Show HN: Multi-modal RAG with ColQwen in a single line of Code
github.comHi HN, we're Arnav and Adi, and we're building DataBridge - a multi-modal database built from the ground up with AI use cases in mind.
We recently launched support for ColPali-style image embeddings and late-interaction retrieval. We've implemented a hamming distance version of retrieval which helps this approach scale significantly more when compared with the regular late-interaction similarity scoring.
These embeddings provide a significantly better retrieval accuracy, with ColQwen achieving around an 89% average score on the ViDoRe benchmark, compared to around 67% for traditional parsing and captioning based methods.
We're completely open source, and getting started takes less than 10 minutes (get started here: https://databridge.mintlify.app/getting-started). In fact, using these style of embeddings requires just setting `use_colpali=True` in our python SDK while ingesting or retrieving documents.
Our long term goal is to make state of the art research in retrieval be as accessible for production use cases as possible, and integrating ColPali is an initial step towards that goal. If there's research that you think is compelling, but haven't been able to integrate into production, let us know: we'd be happy to help.
We really appreciate the honest feedback the HN community provides, and so we'd love to hear from you!
I tried to learn more but this link from readme gives me 404 https://databridge.gitbook.io/databridge-docs/architecture/o...
Can you tell what is it and how it works?
Yes of course! DataBridge is a multi-modal database with the belief that retrieval over unstructured data - such as videos, pdfs, and other documents should work with the same reliability, speed, and consistency as regular database data structures (and at a similar level of abstraction). Right now, we're focusing on helping simplify RAG pipelines for users.
You can find more about getting started and installation instructions here: https://databridge.mintlify.app/getting-started
And you can find our API reference here: https://databridge.mintlify.app/api-reference/
Is there anything specific you're looking for?
what does it mean "multi-modal database"? Do you have any details somewhere?
multi-modal database means that we treat multi-modal data, such as images, audio, and video as first-class citizens and provide natural language search over them. That is, you can ingest multi-modal content into DataBridge the same way you'd ingest structured data into a database.

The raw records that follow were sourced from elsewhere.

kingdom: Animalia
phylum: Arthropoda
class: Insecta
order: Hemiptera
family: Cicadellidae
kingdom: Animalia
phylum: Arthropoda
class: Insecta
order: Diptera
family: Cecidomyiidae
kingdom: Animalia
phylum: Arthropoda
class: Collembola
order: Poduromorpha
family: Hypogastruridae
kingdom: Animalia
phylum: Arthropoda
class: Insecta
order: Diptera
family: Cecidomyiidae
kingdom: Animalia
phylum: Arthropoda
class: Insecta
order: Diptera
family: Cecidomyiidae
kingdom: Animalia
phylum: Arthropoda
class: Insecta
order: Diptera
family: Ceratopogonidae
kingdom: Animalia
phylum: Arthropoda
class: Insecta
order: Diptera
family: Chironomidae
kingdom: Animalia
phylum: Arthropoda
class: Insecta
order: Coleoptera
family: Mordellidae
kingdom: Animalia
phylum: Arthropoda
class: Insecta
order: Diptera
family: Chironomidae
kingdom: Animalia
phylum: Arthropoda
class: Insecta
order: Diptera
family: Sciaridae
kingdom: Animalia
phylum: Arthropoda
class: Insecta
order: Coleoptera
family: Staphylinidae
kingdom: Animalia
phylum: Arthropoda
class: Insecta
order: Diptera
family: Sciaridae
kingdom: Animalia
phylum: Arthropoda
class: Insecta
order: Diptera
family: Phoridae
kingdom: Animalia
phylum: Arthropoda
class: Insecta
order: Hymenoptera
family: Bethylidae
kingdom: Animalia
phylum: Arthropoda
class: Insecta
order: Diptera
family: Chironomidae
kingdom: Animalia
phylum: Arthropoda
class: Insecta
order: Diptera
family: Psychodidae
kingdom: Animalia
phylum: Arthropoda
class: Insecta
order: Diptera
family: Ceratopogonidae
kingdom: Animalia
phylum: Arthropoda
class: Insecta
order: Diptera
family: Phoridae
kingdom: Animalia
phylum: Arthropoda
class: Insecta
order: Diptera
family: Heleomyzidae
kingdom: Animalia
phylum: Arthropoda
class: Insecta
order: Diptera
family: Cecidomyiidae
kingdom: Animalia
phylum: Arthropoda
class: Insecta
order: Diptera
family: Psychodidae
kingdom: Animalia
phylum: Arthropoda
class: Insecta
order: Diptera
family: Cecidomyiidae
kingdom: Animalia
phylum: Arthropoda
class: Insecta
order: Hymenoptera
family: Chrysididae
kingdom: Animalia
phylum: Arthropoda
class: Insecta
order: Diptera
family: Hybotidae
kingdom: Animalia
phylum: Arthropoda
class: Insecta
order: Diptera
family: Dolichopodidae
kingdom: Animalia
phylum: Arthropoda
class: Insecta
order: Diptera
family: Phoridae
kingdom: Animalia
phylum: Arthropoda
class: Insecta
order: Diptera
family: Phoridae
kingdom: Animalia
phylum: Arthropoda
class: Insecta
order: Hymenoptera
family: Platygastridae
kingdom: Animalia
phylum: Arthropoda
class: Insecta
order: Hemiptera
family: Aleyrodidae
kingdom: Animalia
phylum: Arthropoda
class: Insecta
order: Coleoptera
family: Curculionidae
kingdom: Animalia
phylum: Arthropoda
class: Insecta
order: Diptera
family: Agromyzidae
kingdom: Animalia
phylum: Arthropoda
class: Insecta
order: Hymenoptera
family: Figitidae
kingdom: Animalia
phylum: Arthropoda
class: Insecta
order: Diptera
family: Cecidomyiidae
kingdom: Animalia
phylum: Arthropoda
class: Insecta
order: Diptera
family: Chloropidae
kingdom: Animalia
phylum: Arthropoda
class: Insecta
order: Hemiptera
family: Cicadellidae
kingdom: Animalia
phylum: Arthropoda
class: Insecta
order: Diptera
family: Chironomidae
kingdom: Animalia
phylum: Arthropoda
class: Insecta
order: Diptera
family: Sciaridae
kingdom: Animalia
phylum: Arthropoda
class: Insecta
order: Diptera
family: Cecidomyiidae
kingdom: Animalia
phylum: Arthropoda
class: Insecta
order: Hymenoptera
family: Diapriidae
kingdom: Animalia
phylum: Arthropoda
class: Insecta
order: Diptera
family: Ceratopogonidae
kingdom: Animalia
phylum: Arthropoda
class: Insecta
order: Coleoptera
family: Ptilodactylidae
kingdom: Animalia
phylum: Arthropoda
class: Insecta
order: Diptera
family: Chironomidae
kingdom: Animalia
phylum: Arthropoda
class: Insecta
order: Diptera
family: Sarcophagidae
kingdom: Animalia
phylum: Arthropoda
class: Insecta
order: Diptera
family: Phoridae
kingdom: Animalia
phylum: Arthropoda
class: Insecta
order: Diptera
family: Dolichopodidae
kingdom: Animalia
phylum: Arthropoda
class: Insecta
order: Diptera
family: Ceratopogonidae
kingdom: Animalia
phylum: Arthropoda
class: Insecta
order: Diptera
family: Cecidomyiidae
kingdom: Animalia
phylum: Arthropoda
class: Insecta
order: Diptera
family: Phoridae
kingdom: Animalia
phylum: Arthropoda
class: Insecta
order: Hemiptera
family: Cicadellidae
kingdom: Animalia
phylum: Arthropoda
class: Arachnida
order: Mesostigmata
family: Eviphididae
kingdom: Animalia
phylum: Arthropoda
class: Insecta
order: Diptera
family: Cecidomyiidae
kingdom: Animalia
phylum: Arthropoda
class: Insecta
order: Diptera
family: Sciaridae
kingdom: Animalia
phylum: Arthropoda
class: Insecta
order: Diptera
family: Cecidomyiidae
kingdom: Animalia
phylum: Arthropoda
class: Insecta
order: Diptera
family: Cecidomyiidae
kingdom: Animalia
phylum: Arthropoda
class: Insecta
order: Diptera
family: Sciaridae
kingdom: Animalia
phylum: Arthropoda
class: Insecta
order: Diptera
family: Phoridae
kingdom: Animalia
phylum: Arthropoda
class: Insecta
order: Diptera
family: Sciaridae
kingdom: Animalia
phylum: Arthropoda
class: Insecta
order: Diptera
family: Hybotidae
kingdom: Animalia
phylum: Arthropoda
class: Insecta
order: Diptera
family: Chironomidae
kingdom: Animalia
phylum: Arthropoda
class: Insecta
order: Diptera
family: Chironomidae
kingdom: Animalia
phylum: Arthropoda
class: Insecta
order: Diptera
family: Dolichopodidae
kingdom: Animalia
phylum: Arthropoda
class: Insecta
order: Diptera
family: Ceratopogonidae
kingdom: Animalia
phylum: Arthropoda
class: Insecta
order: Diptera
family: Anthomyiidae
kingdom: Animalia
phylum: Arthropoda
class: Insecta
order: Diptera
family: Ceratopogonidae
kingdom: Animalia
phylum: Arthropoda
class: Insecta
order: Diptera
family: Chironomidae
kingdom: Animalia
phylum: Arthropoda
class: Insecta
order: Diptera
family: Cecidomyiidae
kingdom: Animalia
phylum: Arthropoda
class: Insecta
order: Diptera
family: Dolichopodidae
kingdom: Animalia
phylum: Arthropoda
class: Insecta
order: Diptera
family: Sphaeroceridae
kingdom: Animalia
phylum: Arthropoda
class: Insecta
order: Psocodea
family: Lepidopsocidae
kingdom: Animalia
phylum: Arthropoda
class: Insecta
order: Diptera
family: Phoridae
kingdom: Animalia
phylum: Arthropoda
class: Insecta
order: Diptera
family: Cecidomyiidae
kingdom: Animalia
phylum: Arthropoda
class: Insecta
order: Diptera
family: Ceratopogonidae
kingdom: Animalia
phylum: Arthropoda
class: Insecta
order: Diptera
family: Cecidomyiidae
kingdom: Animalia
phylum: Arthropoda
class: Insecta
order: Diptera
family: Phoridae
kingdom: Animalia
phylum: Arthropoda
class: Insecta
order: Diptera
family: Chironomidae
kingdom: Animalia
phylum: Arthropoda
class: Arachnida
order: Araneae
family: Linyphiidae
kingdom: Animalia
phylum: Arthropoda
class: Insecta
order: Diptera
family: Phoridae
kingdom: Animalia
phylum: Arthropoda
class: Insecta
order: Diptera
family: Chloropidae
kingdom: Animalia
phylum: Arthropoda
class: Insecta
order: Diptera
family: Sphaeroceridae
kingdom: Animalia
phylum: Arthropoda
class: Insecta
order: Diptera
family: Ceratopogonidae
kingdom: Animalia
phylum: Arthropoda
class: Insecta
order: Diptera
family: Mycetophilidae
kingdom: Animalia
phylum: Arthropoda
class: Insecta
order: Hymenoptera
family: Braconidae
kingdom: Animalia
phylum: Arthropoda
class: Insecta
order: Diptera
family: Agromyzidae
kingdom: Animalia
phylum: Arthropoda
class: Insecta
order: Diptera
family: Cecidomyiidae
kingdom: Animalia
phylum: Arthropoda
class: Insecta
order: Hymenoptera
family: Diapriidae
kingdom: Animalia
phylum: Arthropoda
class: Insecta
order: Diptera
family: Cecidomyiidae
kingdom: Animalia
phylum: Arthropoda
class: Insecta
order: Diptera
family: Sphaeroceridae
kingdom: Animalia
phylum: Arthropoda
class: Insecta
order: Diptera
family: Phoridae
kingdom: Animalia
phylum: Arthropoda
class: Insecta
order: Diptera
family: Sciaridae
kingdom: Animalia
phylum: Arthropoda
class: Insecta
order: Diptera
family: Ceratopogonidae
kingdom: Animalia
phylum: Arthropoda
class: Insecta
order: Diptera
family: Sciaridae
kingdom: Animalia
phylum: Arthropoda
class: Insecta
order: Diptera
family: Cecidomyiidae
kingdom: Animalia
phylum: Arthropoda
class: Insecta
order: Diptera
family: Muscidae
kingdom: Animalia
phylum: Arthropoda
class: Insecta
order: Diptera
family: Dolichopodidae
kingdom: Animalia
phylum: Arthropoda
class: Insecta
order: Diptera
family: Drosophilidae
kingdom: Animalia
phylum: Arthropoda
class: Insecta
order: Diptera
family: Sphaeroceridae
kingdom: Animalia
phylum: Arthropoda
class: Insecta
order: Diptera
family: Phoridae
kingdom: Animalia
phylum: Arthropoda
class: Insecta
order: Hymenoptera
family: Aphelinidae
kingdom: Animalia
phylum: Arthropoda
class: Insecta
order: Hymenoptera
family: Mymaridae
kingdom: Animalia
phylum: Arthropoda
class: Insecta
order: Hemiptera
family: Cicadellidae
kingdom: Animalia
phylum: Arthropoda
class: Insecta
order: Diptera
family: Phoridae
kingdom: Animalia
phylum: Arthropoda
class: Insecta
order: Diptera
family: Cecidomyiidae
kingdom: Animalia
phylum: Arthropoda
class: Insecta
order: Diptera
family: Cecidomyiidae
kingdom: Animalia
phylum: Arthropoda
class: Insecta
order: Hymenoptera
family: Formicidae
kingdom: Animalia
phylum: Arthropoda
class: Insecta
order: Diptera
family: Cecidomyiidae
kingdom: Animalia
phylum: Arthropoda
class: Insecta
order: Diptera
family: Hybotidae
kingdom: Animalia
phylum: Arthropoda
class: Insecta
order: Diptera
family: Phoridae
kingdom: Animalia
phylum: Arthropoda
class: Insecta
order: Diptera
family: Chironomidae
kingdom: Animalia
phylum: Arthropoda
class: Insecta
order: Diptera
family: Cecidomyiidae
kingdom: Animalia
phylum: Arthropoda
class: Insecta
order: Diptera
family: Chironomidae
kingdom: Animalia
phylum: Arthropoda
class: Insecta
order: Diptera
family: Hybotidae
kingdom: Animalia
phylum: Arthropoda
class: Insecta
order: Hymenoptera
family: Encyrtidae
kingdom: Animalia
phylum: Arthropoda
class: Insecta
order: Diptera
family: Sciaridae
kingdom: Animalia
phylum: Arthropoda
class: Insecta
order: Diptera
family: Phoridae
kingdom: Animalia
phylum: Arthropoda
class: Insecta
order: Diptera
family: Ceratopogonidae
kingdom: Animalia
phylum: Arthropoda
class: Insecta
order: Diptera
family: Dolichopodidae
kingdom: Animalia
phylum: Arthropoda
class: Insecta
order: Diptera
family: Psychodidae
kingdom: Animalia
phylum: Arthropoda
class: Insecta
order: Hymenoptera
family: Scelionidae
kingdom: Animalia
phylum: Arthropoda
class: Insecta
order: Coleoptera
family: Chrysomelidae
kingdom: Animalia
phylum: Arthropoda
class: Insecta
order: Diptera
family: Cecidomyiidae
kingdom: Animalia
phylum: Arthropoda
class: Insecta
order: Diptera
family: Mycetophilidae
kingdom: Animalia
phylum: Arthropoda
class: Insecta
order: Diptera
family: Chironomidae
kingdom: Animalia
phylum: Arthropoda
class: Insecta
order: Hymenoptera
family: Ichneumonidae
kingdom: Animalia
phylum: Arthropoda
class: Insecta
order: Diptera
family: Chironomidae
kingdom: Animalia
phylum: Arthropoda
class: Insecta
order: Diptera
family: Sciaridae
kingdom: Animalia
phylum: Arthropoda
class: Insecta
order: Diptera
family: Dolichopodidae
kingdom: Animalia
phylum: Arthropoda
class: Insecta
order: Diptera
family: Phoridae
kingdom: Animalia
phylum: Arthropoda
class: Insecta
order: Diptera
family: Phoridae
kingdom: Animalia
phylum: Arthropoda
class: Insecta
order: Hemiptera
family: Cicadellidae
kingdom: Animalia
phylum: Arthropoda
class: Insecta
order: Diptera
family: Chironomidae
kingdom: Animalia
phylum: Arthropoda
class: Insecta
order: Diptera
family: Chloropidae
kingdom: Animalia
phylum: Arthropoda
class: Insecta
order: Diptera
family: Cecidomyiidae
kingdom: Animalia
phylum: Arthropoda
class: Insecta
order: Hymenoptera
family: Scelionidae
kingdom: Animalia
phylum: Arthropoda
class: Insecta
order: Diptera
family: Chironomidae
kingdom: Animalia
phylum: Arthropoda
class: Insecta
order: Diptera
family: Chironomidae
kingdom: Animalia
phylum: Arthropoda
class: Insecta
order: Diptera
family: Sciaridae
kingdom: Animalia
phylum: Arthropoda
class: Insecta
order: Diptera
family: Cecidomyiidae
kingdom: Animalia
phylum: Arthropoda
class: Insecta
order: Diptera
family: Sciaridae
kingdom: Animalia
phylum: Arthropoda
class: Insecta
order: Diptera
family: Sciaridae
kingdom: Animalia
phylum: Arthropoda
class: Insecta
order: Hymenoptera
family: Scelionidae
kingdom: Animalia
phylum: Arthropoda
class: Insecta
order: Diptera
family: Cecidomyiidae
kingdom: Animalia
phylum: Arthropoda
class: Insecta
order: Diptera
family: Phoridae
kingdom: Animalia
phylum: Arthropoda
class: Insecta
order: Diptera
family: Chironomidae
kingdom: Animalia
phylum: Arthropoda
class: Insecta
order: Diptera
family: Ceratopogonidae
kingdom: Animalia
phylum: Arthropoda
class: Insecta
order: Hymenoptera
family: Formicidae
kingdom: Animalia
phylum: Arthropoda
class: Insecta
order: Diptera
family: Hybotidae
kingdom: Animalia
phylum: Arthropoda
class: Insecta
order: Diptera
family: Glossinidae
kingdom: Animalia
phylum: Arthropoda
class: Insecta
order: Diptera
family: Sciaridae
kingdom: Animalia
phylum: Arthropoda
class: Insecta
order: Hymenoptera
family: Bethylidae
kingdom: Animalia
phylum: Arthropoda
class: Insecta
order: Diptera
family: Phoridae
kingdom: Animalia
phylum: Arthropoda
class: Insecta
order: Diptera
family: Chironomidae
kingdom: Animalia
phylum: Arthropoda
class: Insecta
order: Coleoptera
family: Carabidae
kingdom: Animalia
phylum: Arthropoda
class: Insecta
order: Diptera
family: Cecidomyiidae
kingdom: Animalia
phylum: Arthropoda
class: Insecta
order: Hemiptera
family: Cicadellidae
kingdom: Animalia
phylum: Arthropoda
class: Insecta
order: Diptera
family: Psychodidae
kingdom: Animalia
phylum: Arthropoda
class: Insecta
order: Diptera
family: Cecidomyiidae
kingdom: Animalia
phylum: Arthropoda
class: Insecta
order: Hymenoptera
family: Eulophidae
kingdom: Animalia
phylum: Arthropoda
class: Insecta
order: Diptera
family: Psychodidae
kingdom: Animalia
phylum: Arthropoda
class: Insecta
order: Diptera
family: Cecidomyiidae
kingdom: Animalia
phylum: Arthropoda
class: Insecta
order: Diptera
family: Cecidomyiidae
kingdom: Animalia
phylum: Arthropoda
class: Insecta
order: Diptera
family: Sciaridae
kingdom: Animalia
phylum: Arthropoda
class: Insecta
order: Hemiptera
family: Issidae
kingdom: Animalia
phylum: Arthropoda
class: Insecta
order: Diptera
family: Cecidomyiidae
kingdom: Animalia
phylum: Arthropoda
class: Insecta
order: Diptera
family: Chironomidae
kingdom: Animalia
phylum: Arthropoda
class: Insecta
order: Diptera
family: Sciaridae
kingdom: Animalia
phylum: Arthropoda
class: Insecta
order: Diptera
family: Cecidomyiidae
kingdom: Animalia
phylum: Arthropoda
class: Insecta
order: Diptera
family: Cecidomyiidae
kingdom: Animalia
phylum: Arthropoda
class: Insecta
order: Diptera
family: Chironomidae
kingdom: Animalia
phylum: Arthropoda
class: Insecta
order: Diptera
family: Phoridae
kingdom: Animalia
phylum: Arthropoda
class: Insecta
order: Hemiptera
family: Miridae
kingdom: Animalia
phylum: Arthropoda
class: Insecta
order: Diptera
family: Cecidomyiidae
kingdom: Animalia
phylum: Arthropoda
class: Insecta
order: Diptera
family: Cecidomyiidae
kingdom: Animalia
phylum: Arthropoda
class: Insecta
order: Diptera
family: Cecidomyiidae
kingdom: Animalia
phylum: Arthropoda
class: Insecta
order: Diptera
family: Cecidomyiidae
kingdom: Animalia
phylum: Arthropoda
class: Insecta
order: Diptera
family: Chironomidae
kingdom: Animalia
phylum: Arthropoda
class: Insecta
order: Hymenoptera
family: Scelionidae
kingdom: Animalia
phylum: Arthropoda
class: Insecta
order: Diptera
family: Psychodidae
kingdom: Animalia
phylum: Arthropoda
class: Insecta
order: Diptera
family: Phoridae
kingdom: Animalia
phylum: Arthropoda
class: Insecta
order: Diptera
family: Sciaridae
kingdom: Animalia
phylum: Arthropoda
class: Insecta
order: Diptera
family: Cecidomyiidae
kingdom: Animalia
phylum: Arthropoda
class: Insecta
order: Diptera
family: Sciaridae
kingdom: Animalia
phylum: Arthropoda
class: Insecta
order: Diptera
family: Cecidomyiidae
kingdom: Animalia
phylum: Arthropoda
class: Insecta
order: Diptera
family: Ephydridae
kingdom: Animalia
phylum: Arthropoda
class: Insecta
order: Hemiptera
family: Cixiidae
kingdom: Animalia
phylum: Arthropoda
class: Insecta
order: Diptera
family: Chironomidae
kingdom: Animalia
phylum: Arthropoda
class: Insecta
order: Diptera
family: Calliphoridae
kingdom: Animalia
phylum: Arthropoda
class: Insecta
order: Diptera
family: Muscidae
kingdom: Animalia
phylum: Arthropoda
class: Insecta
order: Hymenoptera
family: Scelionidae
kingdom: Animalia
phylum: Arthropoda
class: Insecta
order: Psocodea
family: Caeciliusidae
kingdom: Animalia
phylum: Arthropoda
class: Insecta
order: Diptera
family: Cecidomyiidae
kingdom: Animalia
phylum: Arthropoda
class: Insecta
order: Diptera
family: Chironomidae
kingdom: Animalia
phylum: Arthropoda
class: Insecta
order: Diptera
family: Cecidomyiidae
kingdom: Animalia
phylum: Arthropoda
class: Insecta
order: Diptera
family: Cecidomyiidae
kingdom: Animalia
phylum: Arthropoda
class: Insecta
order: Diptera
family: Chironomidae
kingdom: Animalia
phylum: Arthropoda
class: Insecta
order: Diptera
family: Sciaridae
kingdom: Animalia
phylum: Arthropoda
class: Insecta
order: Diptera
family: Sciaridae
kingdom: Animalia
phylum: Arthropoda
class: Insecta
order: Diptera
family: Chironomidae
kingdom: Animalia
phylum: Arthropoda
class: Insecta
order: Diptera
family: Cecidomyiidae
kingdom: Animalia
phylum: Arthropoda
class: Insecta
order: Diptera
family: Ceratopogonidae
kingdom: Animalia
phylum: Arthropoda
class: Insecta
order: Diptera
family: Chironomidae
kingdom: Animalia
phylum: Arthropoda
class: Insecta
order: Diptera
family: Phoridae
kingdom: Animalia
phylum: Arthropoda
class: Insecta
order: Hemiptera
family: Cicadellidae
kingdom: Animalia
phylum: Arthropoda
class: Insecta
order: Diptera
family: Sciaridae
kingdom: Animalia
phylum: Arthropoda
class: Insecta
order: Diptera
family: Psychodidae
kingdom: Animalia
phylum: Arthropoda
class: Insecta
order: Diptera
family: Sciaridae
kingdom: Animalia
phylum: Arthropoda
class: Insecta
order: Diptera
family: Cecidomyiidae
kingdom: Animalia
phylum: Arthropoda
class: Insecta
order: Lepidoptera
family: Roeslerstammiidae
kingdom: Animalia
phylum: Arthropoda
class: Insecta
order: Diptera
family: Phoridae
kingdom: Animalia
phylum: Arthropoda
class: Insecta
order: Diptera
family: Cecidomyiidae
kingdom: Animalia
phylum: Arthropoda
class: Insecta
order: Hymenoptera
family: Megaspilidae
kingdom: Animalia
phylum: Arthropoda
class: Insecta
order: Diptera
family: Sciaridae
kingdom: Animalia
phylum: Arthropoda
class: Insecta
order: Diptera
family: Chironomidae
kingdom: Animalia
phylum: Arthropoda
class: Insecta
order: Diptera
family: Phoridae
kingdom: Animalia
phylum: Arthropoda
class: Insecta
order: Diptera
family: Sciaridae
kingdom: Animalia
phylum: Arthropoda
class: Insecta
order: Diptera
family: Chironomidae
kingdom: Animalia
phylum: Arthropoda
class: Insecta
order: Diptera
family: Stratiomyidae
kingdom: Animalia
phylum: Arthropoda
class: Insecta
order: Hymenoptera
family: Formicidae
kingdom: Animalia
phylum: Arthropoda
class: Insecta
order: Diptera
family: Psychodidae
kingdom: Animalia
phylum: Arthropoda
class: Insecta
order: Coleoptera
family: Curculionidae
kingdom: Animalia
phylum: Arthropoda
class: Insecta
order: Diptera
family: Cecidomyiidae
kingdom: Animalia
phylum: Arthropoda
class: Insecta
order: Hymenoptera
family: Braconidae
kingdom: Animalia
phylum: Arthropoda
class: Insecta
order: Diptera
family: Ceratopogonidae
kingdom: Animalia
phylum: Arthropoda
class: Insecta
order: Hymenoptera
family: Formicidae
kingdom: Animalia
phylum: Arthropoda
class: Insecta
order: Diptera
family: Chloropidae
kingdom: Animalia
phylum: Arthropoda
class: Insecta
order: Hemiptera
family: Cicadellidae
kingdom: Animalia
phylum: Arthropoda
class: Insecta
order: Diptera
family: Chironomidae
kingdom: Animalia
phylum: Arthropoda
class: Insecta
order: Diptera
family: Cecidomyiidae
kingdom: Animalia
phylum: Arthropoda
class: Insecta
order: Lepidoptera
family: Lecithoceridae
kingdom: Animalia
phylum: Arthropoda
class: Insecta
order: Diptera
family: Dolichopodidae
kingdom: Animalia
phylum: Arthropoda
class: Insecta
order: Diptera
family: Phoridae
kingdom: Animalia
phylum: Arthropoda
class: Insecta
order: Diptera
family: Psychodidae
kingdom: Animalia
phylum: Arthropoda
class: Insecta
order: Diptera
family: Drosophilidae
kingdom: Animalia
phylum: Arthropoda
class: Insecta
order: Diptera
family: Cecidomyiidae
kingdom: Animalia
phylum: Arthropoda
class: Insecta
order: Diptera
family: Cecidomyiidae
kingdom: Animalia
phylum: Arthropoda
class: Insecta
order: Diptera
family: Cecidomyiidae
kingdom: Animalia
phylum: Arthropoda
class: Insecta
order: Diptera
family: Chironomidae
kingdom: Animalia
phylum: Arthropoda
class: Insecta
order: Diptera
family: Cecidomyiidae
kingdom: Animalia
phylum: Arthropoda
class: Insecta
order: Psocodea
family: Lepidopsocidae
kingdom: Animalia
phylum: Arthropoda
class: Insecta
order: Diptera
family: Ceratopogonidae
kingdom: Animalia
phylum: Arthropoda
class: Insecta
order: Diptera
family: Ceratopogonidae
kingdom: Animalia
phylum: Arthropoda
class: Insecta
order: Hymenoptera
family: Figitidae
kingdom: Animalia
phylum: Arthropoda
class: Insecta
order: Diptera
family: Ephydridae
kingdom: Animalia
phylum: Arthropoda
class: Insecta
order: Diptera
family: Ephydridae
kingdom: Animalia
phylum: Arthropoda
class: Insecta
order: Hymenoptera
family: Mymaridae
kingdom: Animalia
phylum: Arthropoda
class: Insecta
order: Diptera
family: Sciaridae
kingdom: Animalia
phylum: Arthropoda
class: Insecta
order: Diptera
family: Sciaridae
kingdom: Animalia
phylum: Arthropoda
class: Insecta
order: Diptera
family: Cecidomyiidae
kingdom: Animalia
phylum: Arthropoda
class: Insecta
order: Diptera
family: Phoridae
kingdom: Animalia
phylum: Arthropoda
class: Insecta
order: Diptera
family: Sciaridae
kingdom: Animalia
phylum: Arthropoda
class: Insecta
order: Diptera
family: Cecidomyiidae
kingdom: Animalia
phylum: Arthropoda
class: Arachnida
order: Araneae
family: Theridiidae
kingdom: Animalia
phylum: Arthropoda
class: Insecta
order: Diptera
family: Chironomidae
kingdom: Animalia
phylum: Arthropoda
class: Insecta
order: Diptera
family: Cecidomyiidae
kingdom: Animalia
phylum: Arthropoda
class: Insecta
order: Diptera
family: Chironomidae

You can perform updates over this information, extract metadata, or define custom parsing/processing rules (eg. redact any PII).
Your search queries would go through a planner which - depending on the kind of data we're retrieving - will call the correct tools to extract information from the data and respond to your query.
For instance, this could be function calling over object-tracking data if your query relates to object movements over a video. This could also be a call to ColQwen in case we're looking for particular features within a diagram-heavy PDF. It could also be a simple semantic search if thats what the planner deems most useful.
The idea is that traditional databases work the same way - query planning systems figure out the best path to execute the user query, and pass that to the query execution engine. We think a lot of this complexity can be abstracted away from the user - as long as we can provide them strong retrieval guarantees (the same ways Databases have SLAs).
Let me know if something is unclear here!